Nicht einmal die ausführlichere Handlungszusammenfassung würde der Geschichte wesentlich mehr Fleisch geben – aus dem einfachen Grund, daß es hier keine Geschichte gibt, nur eine Prämisse: Noch vor dem Vorspann buddelt ein bärtiger Professor in irgendwelchen Höhlen herum und stört mit seinen Nachforschungen offenbar die Ruhe einiger verblichener Etrusker, die sich sogleich über ihn hermachen. Wenig später fahren einige Freunde auf den Landsitz des Professors, wo sie sich fünfzehn Minuten lang sozusagen vorstellen (sagen wir mal, die Zeit wird halbe-halbe zwischen Exposition und Sex aufgeteilt), bevor die Zombiemassen vor der Tür stehen und unsere Helden den Rest des Films ums reine Überleben kämpfen müssen.
Daß die Handlung so dünne ist, daß die Figuren kaum einmal durch minimalste Eigenschaften ausgezeichnet werden, sollte hier keinesfalls als Problem mißverstanden werden: Bianchis Minimalismus ist primär mal konsequent. Immerhin reduziert er den Zombiefilm auf die notwendigsten Elemente und inszeniert daraus einen nicht endenwollenden Todeskampf, den man sich sogar in einer fremden Sprache ohne viele Verluste ansehen könnte.
Wenn der Horrorfilm die spielerische Konfrontation mit den menschlichen Urängsten ist, dann ist der Zombiefilm gleichzeitig die passendste Metapher für die Unausweichlichkeit des Todes wie auch die direkteste Auseinandersetzung mit der eigenen Vergänglichkeit: Nicht umsonst enden zahllose Genrefilme mit dem Tod aller Hauptfiguren oder mit der Unabwendbarkeit des Untergangs. Und auch wenn sich zwischendurch die Protagonisten gegen ihr Ableben wehren können, wird ihnen (und uns) doch wieder und wieder demonstriert, wie verletzlich und sterblich ein menschlicher Körper letztlich ist. In diesem Sinne zelebriert DIE RÜCKKEHR DER ZOMBIES die Quintessenz des Zombieplots ganz ohne dekorative Schnörkel: Hier wird keine politische oder gesellschaftskritische Botschaft geboten, hier werden keine menschlichen Beziehungen ausgelotet, hier wird keine Mystik aufgefahren und kein Zivilisationsausblick gegeben – hier wird einfach nur gestorben.
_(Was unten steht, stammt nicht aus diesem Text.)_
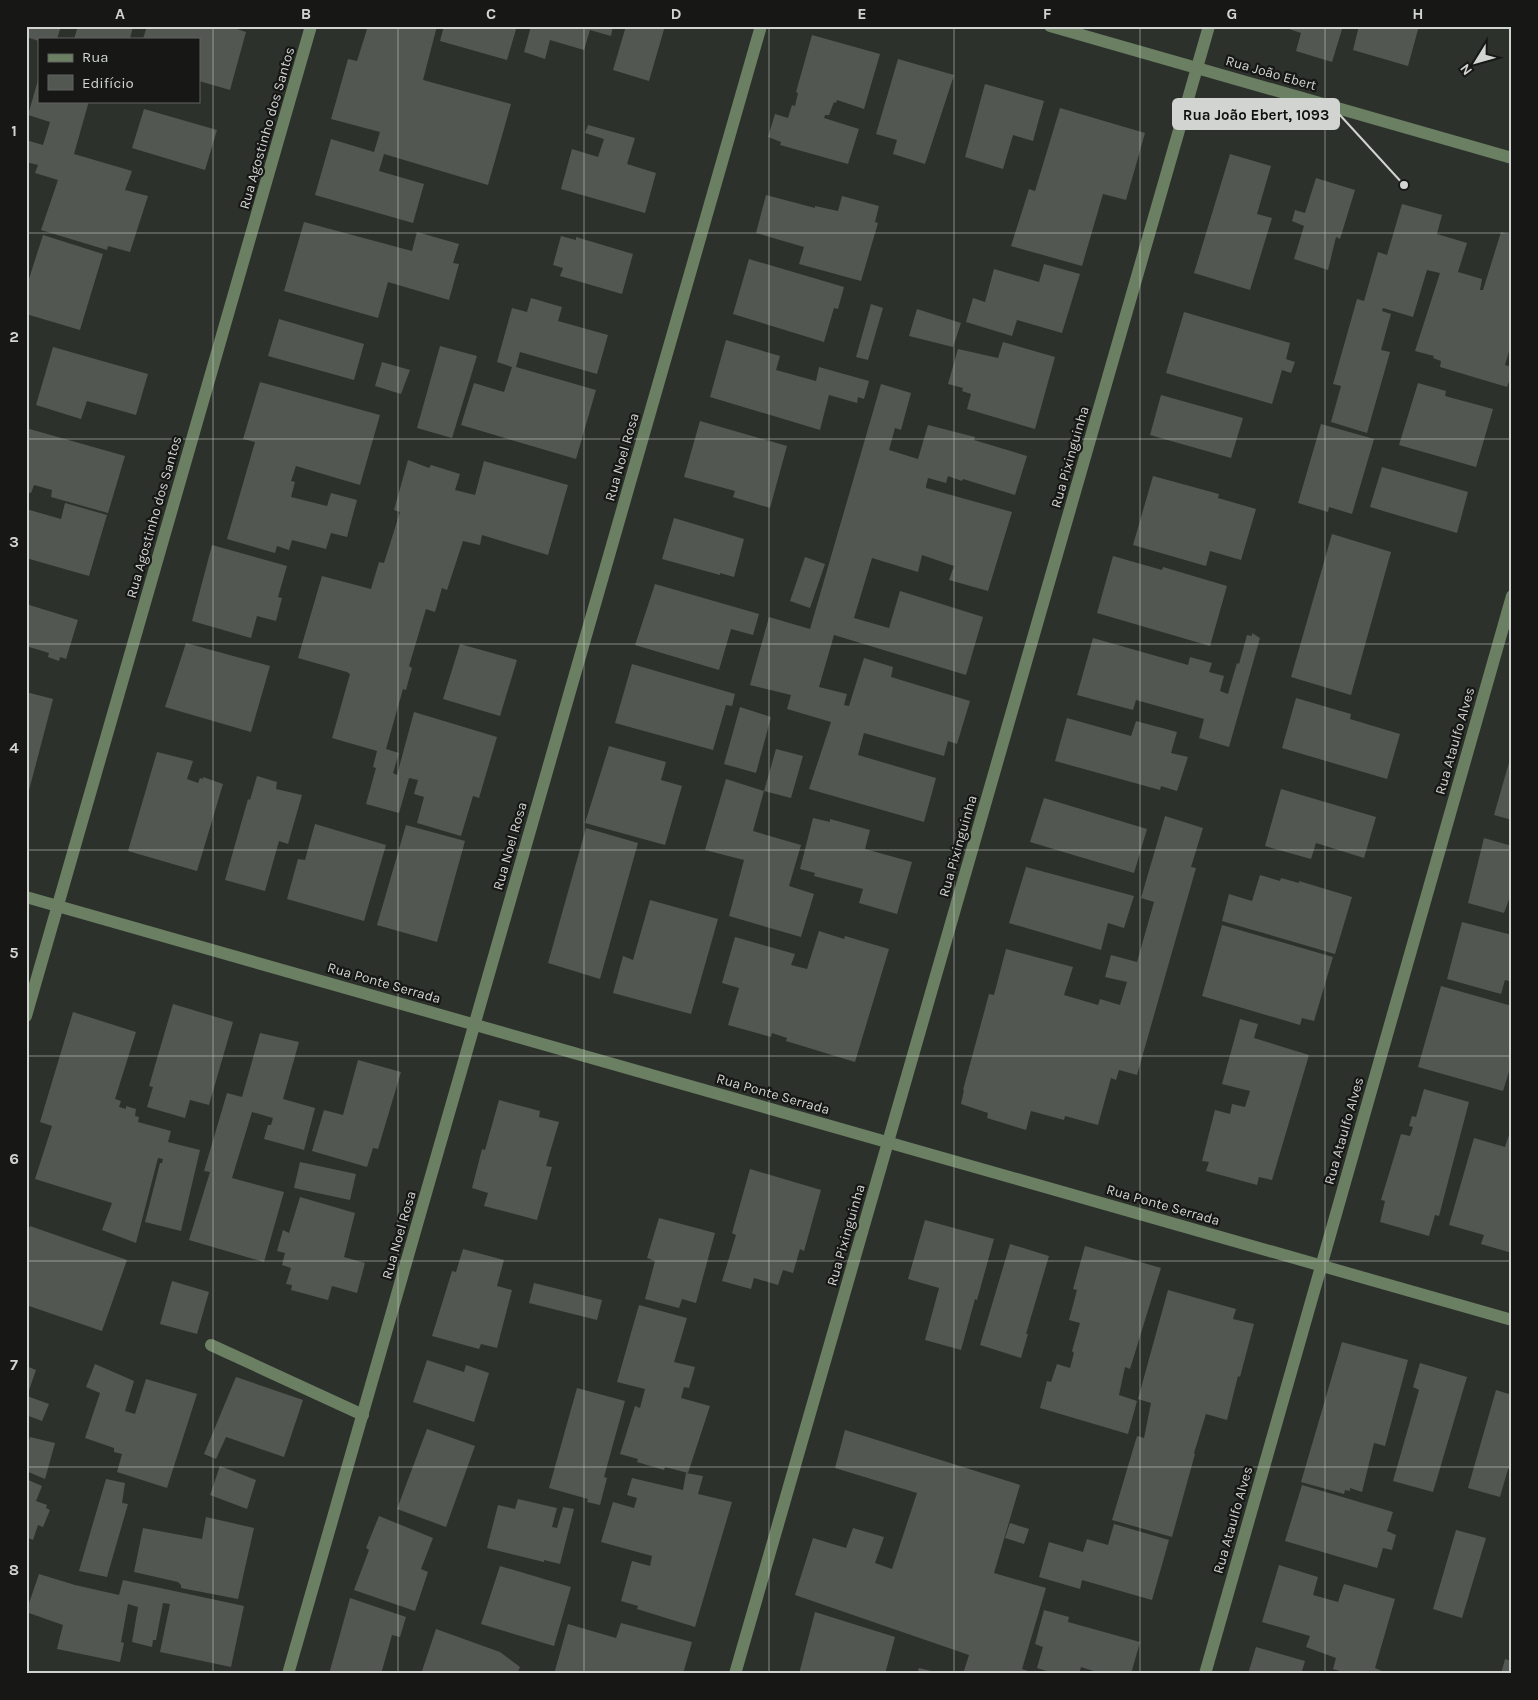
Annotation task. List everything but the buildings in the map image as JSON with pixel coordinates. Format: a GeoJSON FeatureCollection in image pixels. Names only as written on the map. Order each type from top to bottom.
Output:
{"type":"FeatureCollection","features":[{"type":"Feature","properties":{"kind":"street","name":"Rua Agostinho dos Santos"},"geometry":{"type":"LineString","coordinates":[[26,1016],[311,26]]}},
{"type":"Feature","properties":{"kind":"street","name":"Rua Noel Rosa"},"geometry":{"type":"LineString","coordinates":[[288,1674],[762,26]]}},
{"type":"Feature","properties":{"kind":"street","name":"Rua João Ebert"},"geometry":{"type":"LineString","coordinates":[[1050,26],[1512,158]]}},
{"type":"Feature","properties":{"kind":"street","name":"Rua Pixinguinha"},"geometry":{"type":"LineString","coordinates":[[735,1674],[1209,26]]}},
{"type":"Feature","properties":{"kind":"street","name":"Rua Ataulfo Alves"},"geometry":{"type":"LineString","coordinates":[[1205,1674],[1512,596]]}},
{"type":"Feature","properties":{"kind":"street","name":"Rua Ponte Serrada"},"geometry":{"type":"LineString","coordinates":[[26,896],[1512,1320]]}},
{"type":"Feature","properties":{"kind":"street"},"geometry":{"type":"LineString","coordinates":[[211,1345],[363,1415]]}},
{"type":"Feature","properties":{"kind":"place","name":"Rua João Ebert, 1093"},"geometry":{"type":"Point","coordinates":[1404,185]}}]}
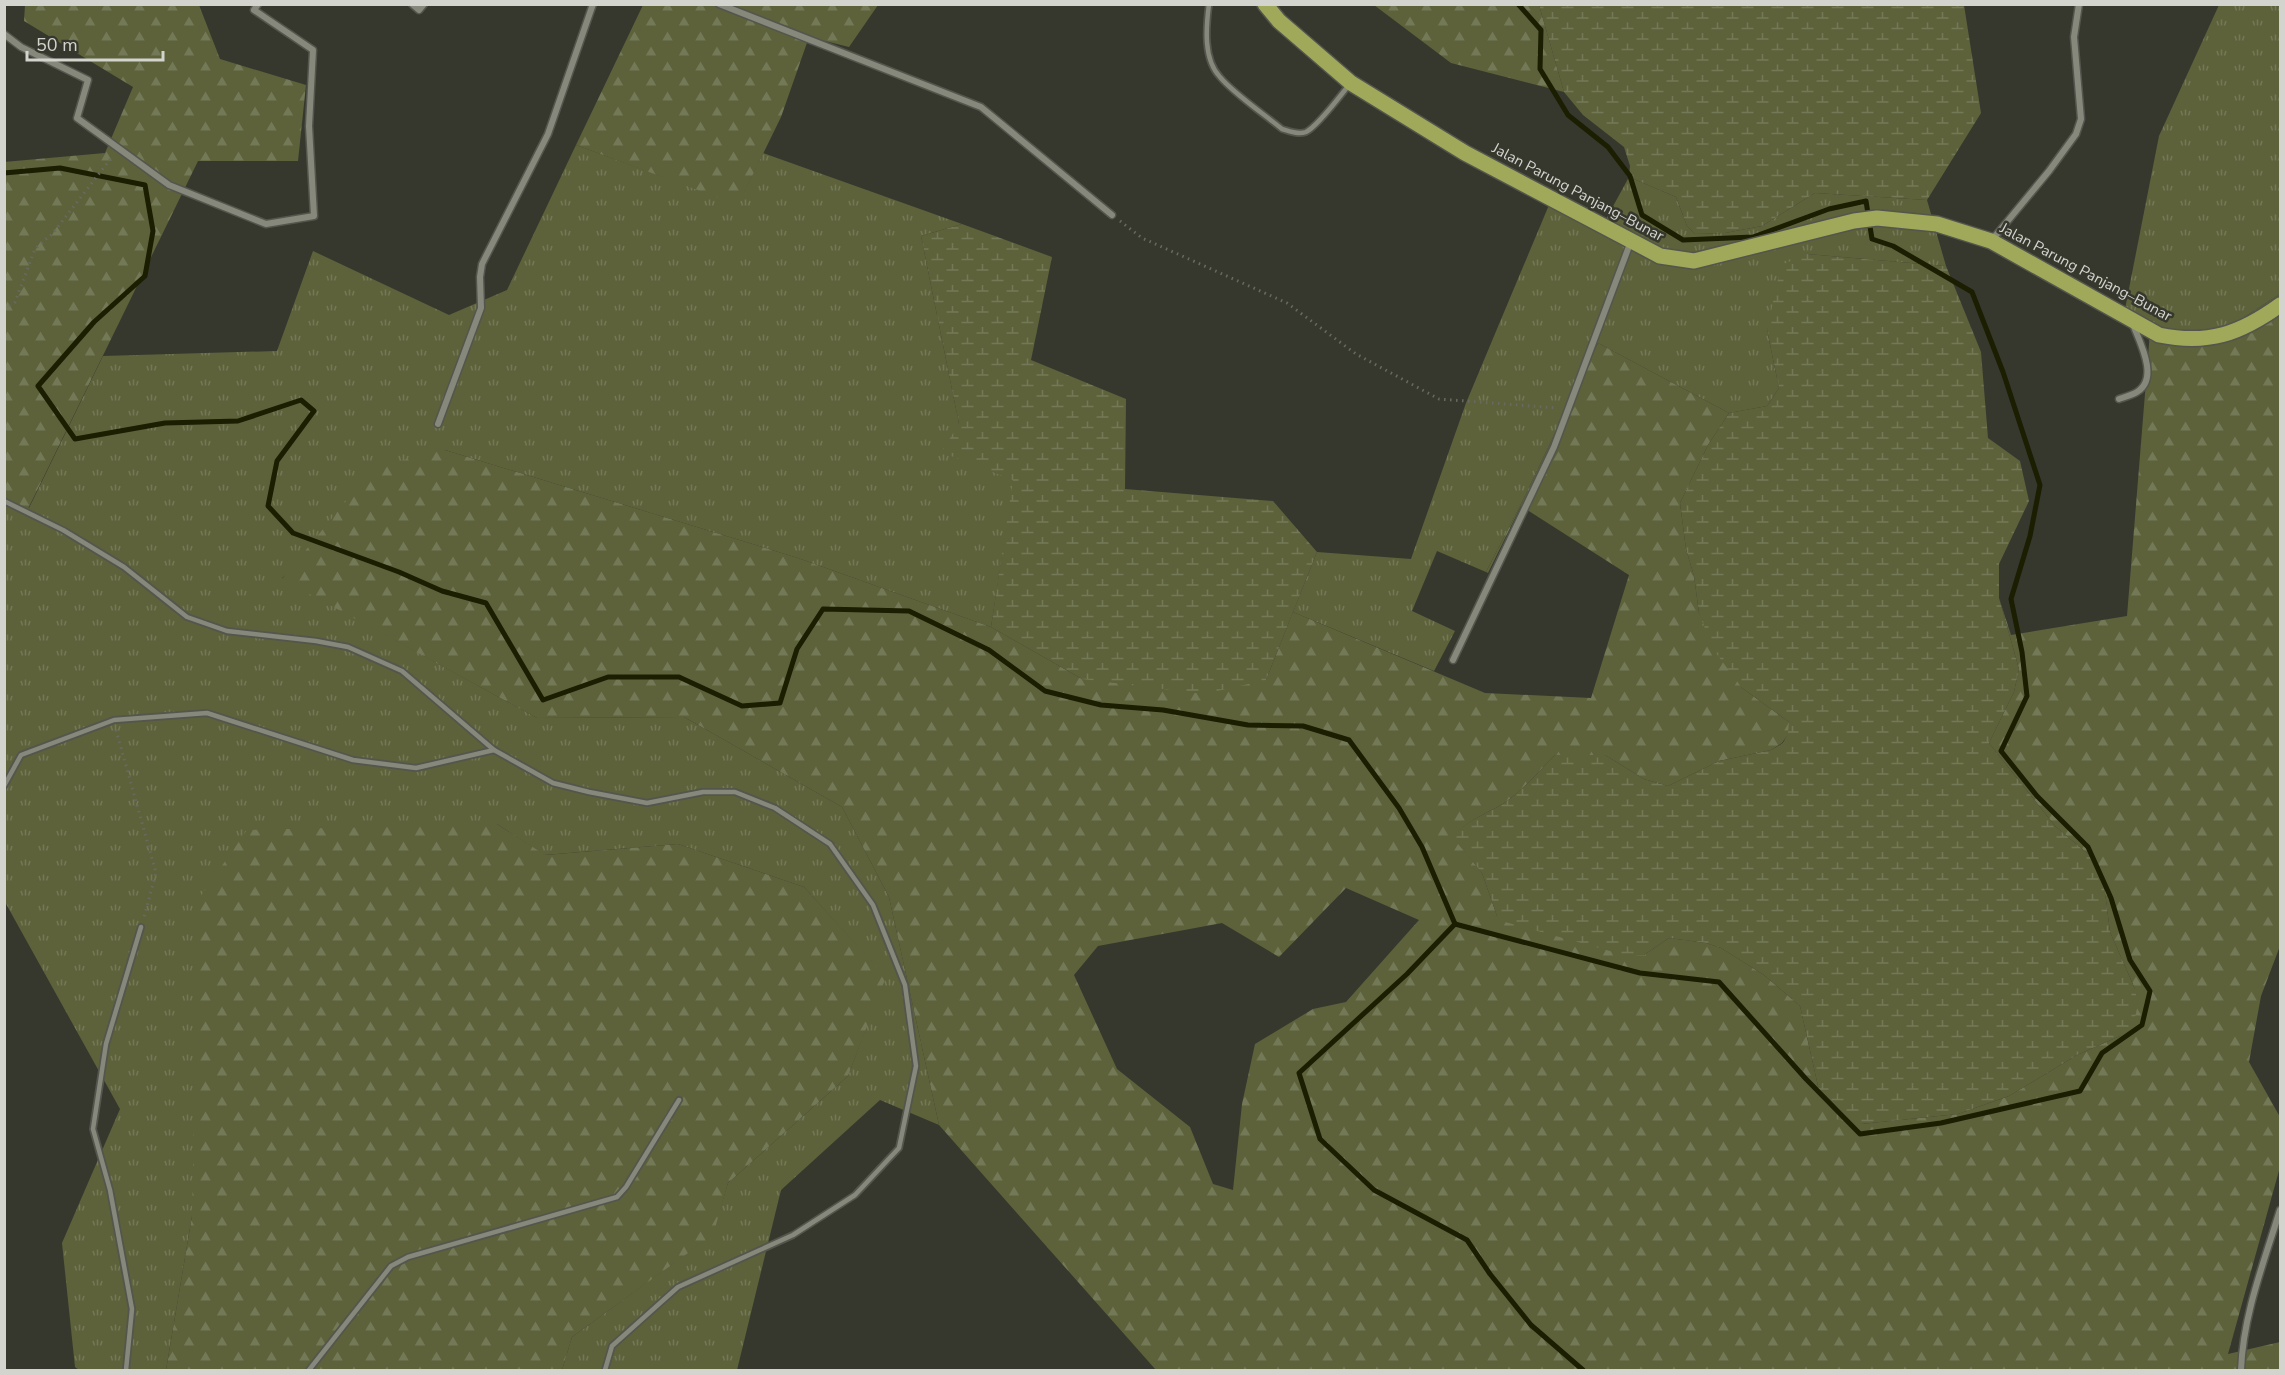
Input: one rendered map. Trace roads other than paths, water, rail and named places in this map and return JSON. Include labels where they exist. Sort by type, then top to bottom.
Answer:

Freilich muß dazu eingeräumt werden, daß Bianchis Film kein düsterer Arthouse-Streifen ist und auch kein transgressiver Terror: DIE RÜCKKEHR DER ZOMBIES ist ein kleiner Low-Budget-Streifen, der Horror- und Splatterfreunden Spaß machen soll. Ein gewisses Faible für europäisches Genreschaffen muß man da natürlich mitbringen – die Effekte sind mitunter billig, die Schauspieler eher zweitklassig, die Inszenierung ist mitunter fahrig. Was nichts daran ändert, daß dieser Zombieaufmarsch primär mal höchst unterhaltsam geraten ist: Wenn die modernden Gesellen zu kosmisch-avantgardistischem Synthgefiepe durch sonnendurchflutete Wälder oder finstere Hausgänge schleichen, tun selbst die mitunter etwas einfachen Zombiemasken der Atmosphäre keinen Abbruch.
Nicht zuletzt – ganz abgesehen von der Packen-wir’s-einfach-an-Machart und dem narrativen Minimalismus – besticht DIE RÜCKKEHR DER ZOMBIES auch mit der Prise Absurdität, die den Italo-Horror so oft auszeichnet. Da spielt ein 25-jähriger Kleinwüchsiger mit eindeutig erwachsenem Gesicht den kleinen Sohn einer der Hauptdarstellerinnen, und als wären seine weit aufgerissenen Augen nicht schon merkwürdig genug, darf er ihr zum Finale – in einer der meistzitierten Szenen des Films – die Brust abbeißen, mit der sie ihn stillen will. Ja, das könnte man als „unsubtil“ bezeichnen – nur ist Subtilität auch sicherlich die letzte Eigenschaft, weshalb wir den italienischen Film schätzen.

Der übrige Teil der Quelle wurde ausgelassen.